In little more than a century, synthetic plastic oligomers have gone from being hailed as a scientific wonder to being reviled as an environmental plague. Plastic is lightweight, tough, transparent, waterproof. These characteristics become a drawback when it was firstly noticed that the degradation of plastic waste can enter the food chain and finally interact with living organisms’ cells. Physicochemical characterization of the effects of synthetic polymers on the structure and dynamics of cell membranes is thus of primary importance. To study the interactions between short chains of polystyrene and model lipid membranes (DPPC, in both gel and fluid phases) we combined a wide spectrum of experimental techniques exploiting neutron and Xrays scattering in combination with PSCM laboratory techniques (calorimetry, Langmuir, QCMD, BAM).
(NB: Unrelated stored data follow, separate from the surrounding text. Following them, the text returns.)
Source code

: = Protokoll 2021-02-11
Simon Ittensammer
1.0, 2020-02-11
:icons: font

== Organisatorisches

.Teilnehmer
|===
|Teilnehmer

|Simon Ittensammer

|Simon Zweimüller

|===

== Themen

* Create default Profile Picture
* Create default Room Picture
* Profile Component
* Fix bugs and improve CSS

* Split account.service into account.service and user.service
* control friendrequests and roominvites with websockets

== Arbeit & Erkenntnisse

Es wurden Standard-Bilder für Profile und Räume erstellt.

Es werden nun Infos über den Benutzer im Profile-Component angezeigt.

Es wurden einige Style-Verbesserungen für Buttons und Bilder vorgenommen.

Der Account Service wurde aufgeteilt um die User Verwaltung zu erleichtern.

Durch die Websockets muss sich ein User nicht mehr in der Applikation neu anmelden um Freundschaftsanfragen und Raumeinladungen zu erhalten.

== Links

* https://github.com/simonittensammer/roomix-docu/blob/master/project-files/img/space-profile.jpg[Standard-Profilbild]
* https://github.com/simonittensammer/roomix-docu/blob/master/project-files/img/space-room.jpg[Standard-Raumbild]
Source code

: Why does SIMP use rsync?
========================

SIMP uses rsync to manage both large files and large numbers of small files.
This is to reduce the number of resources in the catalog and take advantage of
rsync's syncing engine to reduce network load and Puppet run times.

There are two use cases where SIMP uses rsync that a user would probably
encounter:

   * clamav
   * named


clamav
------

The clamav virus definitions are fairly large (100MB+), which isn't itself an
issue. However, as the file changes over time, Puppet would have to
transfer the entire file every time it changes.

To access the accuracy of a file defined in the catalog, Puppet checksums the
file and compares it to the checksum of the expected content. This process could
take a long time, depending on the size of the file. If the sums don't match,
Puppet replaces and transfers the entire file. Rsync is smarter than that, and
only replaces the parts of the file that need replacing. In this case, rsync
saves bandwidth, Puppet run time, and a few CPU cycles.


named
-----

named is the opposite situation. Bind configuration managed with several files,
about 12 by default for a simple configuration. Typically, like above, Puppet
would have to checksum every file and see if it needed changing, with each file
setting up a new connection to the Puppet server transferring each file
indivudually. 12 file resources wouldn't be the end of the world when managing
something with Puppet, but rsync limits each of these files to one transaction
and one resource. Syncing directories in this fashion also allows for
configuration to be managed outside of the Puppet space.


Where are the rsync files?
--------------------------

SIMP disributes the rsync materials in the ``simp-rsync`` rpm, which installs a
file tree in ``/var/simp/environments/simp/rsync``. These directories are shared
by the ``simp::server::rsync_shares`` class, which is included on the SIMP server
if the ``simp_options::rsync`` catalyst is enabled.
We find that doping doses of polystyrene oligomers alter the thermal properties of DPPC, stabilizing the fluid lipid phase. They perturb the membrane structure and dynamics, in a concentration-dependent fashion. Eventually, they modify the mechanical properties of DPPC, reducing its bending modulus in the fluid phase. Our results call for a systematic, interdisciplinary assessment of the mechanisms of interaction of synthetic, everyday-use polymers with cell membranes.

About the speaker: graduated in Physics at Sapienza university of Rome, with a master thesis in soft matter physics (NMR applied to frescoes conservation). Approaching the biophysics field, she completed her PhD at Ancona, Università Politecnica delle Marche (UNIVPM Ancona), focusing her research interests on bio-soft matter by means of scattering techniques to study the structural organization and dynamics of biomimetic colloids, in particular protein arrangement and interactions on different length-scales. She moved to Milan for her post-Doc and is now researcher in Università Statale di Milano (UNIMI), characterizing the structural and thermotropic properties of lipid membranes, self-aggregation of peptides and proteins, interaction of peptides and polymers with model membranes.